On the surface, Vegas might look like a good idea. The 623,000 residents of Sin City are relatively prosperous, and the population is growing at an annual rate of 8 percent. The tourism industry is booming: 42 million visitors arrive each year to unload more than $6 billion of their hard-earned pay. Hockey is the first sport to set up shop in the last major U.S. metropolitan area without a pro franchise. “We think this is a tremendously exciting opportunity,” NHL commissioner Gary Bettman told the media at a press conference to announce the unholy alliance, “not only for Las Vegas, but for the league as well.” The league and the as-yet-unnamed new franchise did not respond to requests for comment.
But there’s one glaring negative that’s making hockey heads spin all over North America: the dismal legacy of another NHL attempt 300 miles southeast of Vegas. The Arizona Coyotes is a fine hockey team oozing with young talent and the youngest general manager in professional sports, the well-respected 27-year-old John Chayka. But the positives end there. In 2015, despite finishing in the middle of the pack in the Pacific Division, the Coyotes reported a loss of nearly $35 million. The franchise is worth $220 million, making it the second least valuable team in the NHL.

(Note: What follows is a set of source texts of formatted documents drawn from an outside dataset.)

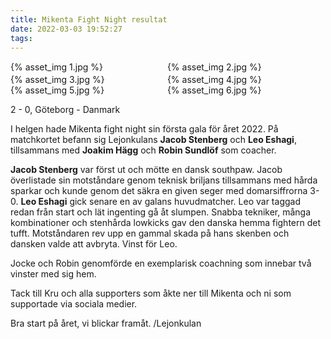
 ```yaml
---
title: Mikenta Fight Night resultat
date: 2022-03-03 19:52:27
tags:
---
```


<div style="margin-top: 15px;" >
    <div style="display: inline-block; width: 49%; vertical-align: top;">
        {% asset_img 1.jpg %}
    </div>
    <div style="display: inline-block; width: 49%; max-height: 459px; overflow: hidden;">
        {% asset_img 2.jpg %}
    </div>
    <div style="display: inline-block; width: 49%;">
        {% asset_img 3.jpg %}
    </div>
    <div style="display: inline-block; width: 49%;">
        {% asset_img 4.jpg %}
    </div>
    <div style="display: inline-block; width: 49%;">
        {% asset_img 5.jpg %}
    </div>
    <div style="display: inline-block; width: 49%;">
        {% asset_img 6.jpg %}
    </div>
</div>


2 - 0,  Göteborg - Danmark 

I helgen hade Mikenta fight night sin första gala för året 2022. På matchkortet befann sig Lejonkulans **Jacob Stenberg** och **Leo Eshagi**, tillsammans med **Joakim Hägg** och **Robin Sundlöf** som coacher.

**Jacob Stenberg** var först ut och mötte en dansk southpaw. Jacob överlistade sin motståndare genom teknisk briljans tillsammans med hårda sparkar och kunde genom det säkra en given seger med domarsiffrorna 3-0. **Leo Eshagi** gick senare en av galans huvudmatcher. 
Leo var taggad redan från start och lät ingenting gå åt slumpen. Snabba tekniker, många kombinationer och stenhårda lowkicks gav den danska hemma fightern det tufft. Motståndaren rev upp en gammal skada på hans skenben och dansken valde att avbryta. Vinst för Leo. 

Jocke och Robin genomförde en exemplarisk coachning som innebar två vinster med sig hem.

Tack till Kru och alla supporters som åkte ner till Mikenta och ni som supportade via sociala medier. 

Bra start på året, vi blickar framåt.
/Lejonkulan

The league has had to pay the price for the Coyotes’ worst failings. When former owner Jerry Moyes filed for bankruptcy in 2009, the league had to take over the team’s daily operations for four years. During that time, the NHL refused to sell the Coyotes to Canadian billionaire Jim Balsillie because the former CEO of BlackBerry’s parent company planned to relocate the club to hockey-crazy Hamilton, Ontario, which occupies a road-trip-friendly location between the Toronto Maple Leafs and the Buffalo Sabres. The Coyotes declined to comment.
Why is the NHL so adamant about keeping the Arizona Coyotes in Glendale and doubling down on its pursuit of frozen glory in the desert Southwest? One explanation may be the decreased value of the Canadian dollar, which makes it tough for franchises to succeed north of the border. (NHL salaries are paid in U.S. funds or indexed to the U.S. dollar.) Maybe it’s Canuckophobia — the fear of having too many Canadian teams that nobody in the American TV market gives a rat’s ass about. But if the Arizona Coyotes are any indication of the kind of profits the league can expect from another desert team, what’s the point? “There is no evidence that Las Vegas can support any major league–level team, let alone an NHL team in a nontraditional hockey market,” says Joel Maxcy, associate professor of sports management at Drexel.
Already, it’s difficult for any new franchise to make money. Even the Minnesota Wild, which joined the NHL in 2000 through expansion, wasn’t profitable for the first nine years — and that was in one of the best American hockey markets. The only certainty in this scenario is that the 30 current franchises get to split Las Vegas’ $500 million expansion fee. At the news conference, Bettman claimed, “This expansion comes at a time when our game is more competitive than ever … and the business and future opportunities for the business are greater than ever.” Opportunity is one thing; a viable market is another. Watching how the NHL has handled the Coyotes, it won’t be surprising to see the league rescuing the Las Vegas team in a few years from a metaphorical sandstorm.